Reading passage:
··········

Great job on getting the recapitalization it's very difficult. So, first question, I know you haven't really mentioned the June, July production issue. I'd like to hear more on that, obviously, but failing that, could you let me know where it was localized, I mean, is it an issue with Ingredients or manufacturing or transport? And then maybe you could give me how much product that impacted in gross tones?

Charles Ferguson

executive
#8

Yes. Thanks for that question. Look, throughout FY '24, we've had a range of challenges that have related to supply chain and certainly to operations. Giving you a couple of examples, an obvious one would be around Red Sea, the availability of Ingredients to produce product. Another operational one would be around lab turnaround times. Look, I won't get into the specifics of the a2 element other than to say that there were impacts on June, July and August around supply. September, we've made great progress, and we're back on track. And certainly, from a Synlait perspective, in FY '25, we're not expecting there to be any material financial impacts.

Rob Morrison

analyst
#9

Okay. And then next talk about this. So for the bank facilities, it looks like in order to refinance them that is next year, you need to achieve a marked improvement in trading performance and retained milk supply. Could you put some numbers around that, please?

Charles Ferguson

executive
#10

Look, given you've just heard from Grant that we aren't going to issue guidance, we probably won't get that specific in terms of numbers. I think that to summarize, we do require a significant improvement on our FY '24 EBITDA approaching sort of levels that we've seen in the past. And from a milk perspective, look, I mean, I think it will be really important that we have certainty over our near-term milk supply by the time we come to that next refinance. So we do have the majority of milk under cease, and our goal is to have the majority of that overturned by 31 May.

··········

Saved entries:
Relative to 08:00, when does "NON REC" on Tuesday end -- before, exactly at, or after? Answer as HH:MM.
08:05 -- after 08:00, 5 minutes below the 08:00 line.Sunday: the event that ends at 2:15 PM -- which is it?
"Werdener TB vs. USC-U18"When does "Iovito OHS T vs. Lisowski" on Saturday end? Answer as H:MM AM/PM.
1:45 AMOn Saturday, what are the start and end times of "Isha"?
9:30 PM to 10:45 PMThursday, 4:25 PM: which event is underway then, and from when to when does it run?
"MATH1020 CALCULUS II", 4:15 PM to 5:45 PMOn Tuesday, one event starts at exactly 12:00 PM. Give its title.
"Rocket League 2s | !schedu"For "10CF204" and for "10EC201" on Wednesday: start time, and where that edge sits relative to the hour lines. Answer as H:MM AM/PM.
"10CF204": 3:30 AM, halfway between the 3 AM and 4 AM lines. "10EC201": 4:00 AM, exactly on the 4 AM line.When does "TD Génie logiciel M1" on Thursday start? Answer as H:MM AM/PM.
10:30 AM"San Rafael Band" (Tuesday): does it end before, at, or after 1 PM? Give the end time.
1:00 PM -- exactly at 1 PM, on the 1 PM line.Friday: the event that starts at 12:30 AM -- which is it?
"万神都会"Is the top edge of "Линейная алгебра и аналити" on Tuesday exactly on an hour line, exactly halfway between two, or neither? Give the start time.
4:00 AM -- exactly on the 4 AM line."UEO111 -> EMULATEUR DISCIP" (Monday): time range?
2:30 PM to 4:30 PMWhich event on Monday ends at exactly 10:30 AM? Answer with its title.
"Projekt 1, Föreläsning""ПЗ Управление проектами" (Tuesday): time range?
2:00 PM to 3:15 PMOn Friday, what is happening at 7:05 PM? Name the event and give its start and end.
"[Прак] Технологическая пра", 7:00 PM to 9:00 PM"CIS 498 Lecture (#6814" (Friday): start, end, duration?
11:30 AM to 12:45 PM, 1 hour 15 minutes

··········

Written tasks:
a) Translate this sentence from the Synlait transcript into Spanish: "Look, throughout FY '24, we've had a range of challenges that have related to supply chain and certainly to operations."
b) Continue the Synlait transcript from its last sentence.
These records have no connection to the Synlait transcript.

Expected results:
a) Miren, a lo largo del ejercicio fiscal 2024, hemos tenido una serie de desafíos relacionados con la cadena de suministro y, sin duda, con las operaciones.

b)
Operator

operator
#11

The next question comes from Sean Xu with CLSA.

Sean Xu

analyst
#12

I appreciate you will not be able to provide FY '25 guidance at this stage. I guess just a follow-up on that refinance facility. If this is not going to happen in 12 months' time, what's your alternative approach of deleverage? Is another capital raising or more asset sale required, please?

Grant Watson

executive
#13

Yes. Look, I mean, maybe, Sean, I think the start is we're really confident on refinancing in 12 months. I think that's really important for you to hear that from Synlait. That was a factor in a lot of our conversations with the banks during that time that we intend to be extending this. I think our preference actually would have been for 2-year money. And I think that would have given everyone a greater sense of stability. But just given the year we've had, we're there with 1 year. So look, we don't really want to get drawn on our backup plans, so to speak. I think I'd like to think that future capital raises will be linked to growth rather than debt. And look, as you can see from this year, we do have assets available, but actually, we want to maximize the value for those in terms of earnings and value creation for Synlait in the short term.

Sean Xu

analyst
#14

That's fair. Maybe another question around Bright. So post the capital raising, Bright will own approximately 65% of your company. I'm just curious to understand what kind of strategic support Bright will be able to support Synlait in terms of new product development or leverage its distribution channel in China to help Synlait explore new opportunities there?

Charles Ferguson

executive
#15

Yes. Let me pick that one up, Sean. A couple of really good examples there. Obviously, they're very, very tapped into the local and large market of China. And so offering any form of support around sales development, category development would be one example. As a dairy company in their own right, they've got their own manufacturing capabilities and certainly comparing notes in that space would be another example. So very, very committed to supporting Synlait returning to profitability in any way they can.

Operator

operator
#16

The next question comes from Matt Montgomerie with Forsyth Barr.

Matt Montgomerie

analyst
#17

Just on the milk supply piece. I was just wondering if you could talk to, firstly, if you've seen any farmers withdraw cessation notices post the recapitalization. And secondly, how confident are you that the $0.20 additional payment down south will be enough, particularly against the backdrop of Fonterra's relative strength at the present time?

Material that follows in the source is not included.